Bonnie Prince Charlie and the Last Jacobite Gamble
In the summer of 1745, a young man with a romantic dream and a dangerously thin army stepped onto Scottish soil and set the British Isles on edge. Charles Edward Stuart — better known as Bonnie Prince Charlie — had sailed from France with just seven companions, determined to take back the throne he believed was rightfully his family's. What followed became one of the most dramatic and ultimately heartbreaking episodes in British history.
The Stuart Claim
The Stuart dynasty had been driven from power in 1688 when the Protestant William of Orange replaced the Catholic King James II in what became known as the Glorious Revolution. James's supporters — called Jacobites, from Jacobus, the Latin for James — never accepted that outcome. For decades they plotted, schemed, and occasionally rebelled to restore the Stuart line. Charles was the grandson of James II, and his father James Francis Edward Stuart (the "Old Pretender") had already made a failed attempt in 1715. Now it was Charles's turn.
The '45 Rising
Charles landed on the Hebridean island of Eriskay on 23 July 1745 with almost no military support — he had been hoping for French troops that never fully materialised. Despite the inauspicious start, he raised the Stuart standard at Glenfinnan on 19 August and quickly gathered Highland clan support. His forces captured Edinburgh in September and routed a government army at the Battle of Prestonpans in just fifteen minutes.

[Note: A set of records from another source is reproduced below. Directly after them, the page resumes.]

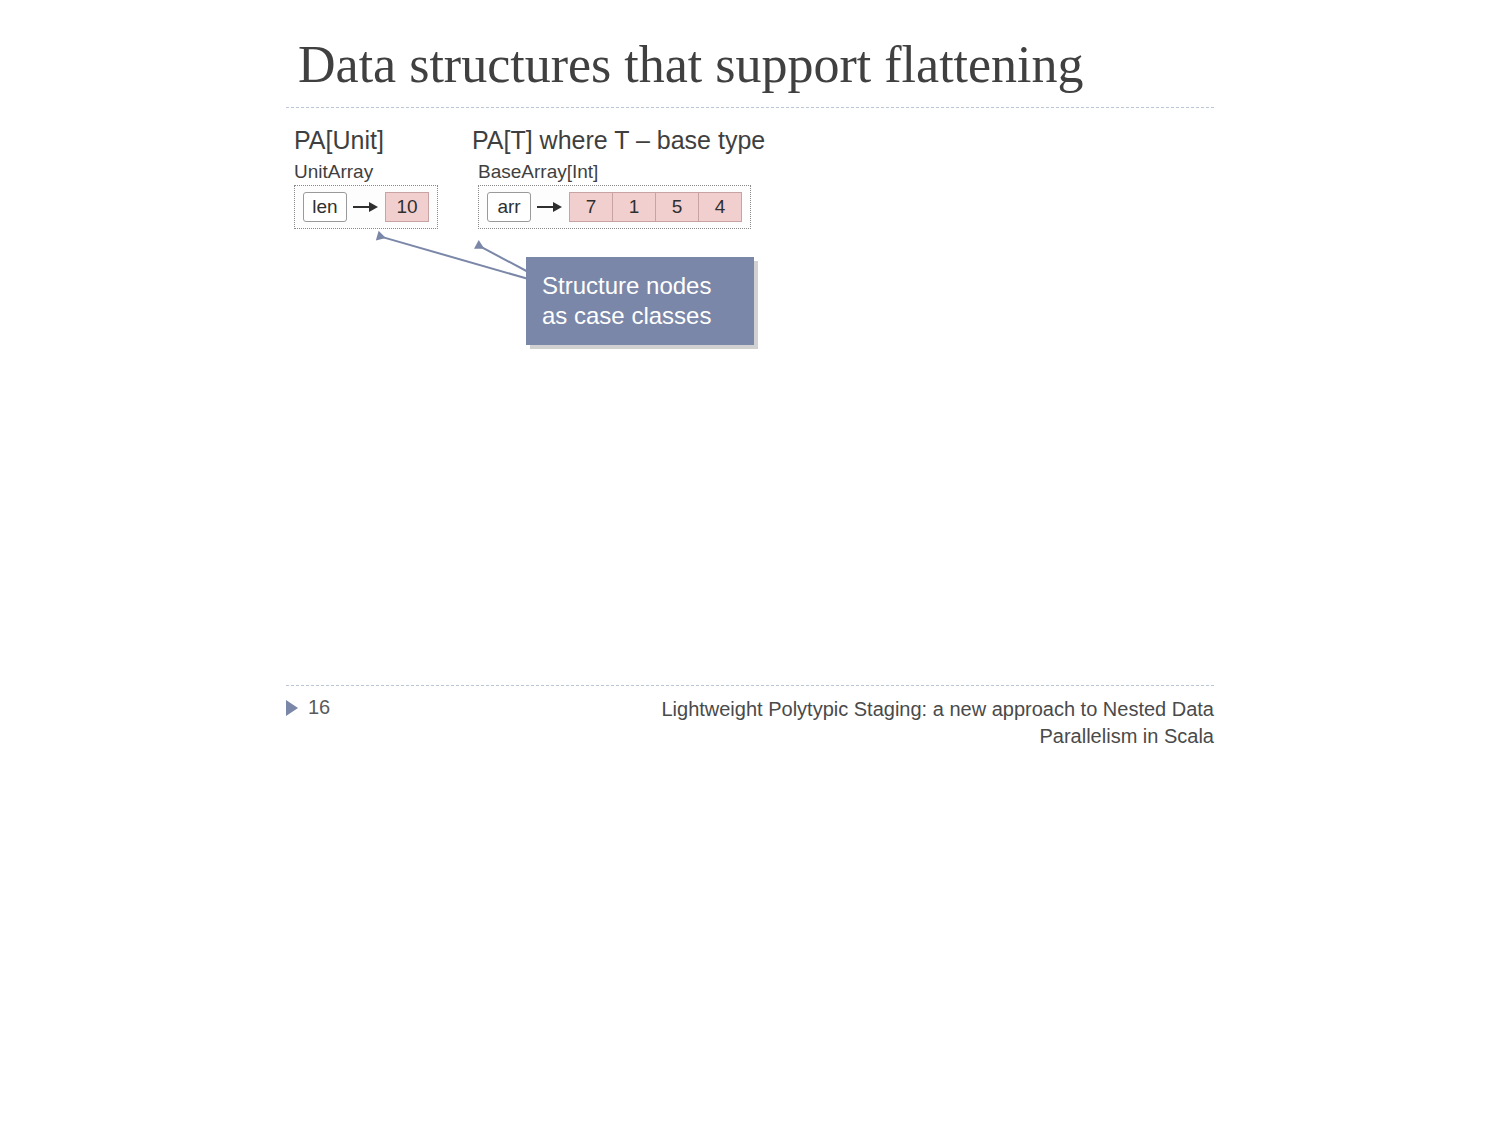Data structures that support flattening
PA[Unit]
PA[T] where T – base type
UnitArray
len 10
BaseArray[Int]
arr 7 1 5 4
Structure nodes as case classes
16
Lightweight Polytypic Staging: a new approach to Nested Data Parallelism in Scala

Emboldened, he marched south into England, reaching as far as Derby by December 1745 — close enough to send London into a genuine panic. But the expected English Jacobite uprising never materialised, French reinforcements didn't arrive, and his commanders pressed him to retreat. That decision proved fatal to the cause.
Culloden and the Aftermath
The rising ended in catastrophe on 16 April 1746 at the Battle of Culloden, near Inverness. In under an hour, government forces under the Duke of Cumberland destroyed the Jacobite army. It was the last pitched battle ever fought on British soil. The government's reprisals were brutal — Highland culture was systematically dismantled, with clan tartans and bagpipes banned under the Act of Proscription.
Charles escaped into a five-month Highland fugitive adventure before fleeing to France, famously aided by Flora MacDonald. He never returned to Scotland and spent the rest of his life in European exile, increasingly dissolute and embittered.
Why It Still Resonates
The '45 carries such emotional weight because it blends genuine political stakes with an almost novelistic story — a charismatic prince, loyal Highlanders, impossible odds, and ultimate tragedy. It marked the end of any realistic Stuart restoration and the beginning of the transformation of Highland Scotland forever. Charles's dream died at Culloden, but the legend has never really faded.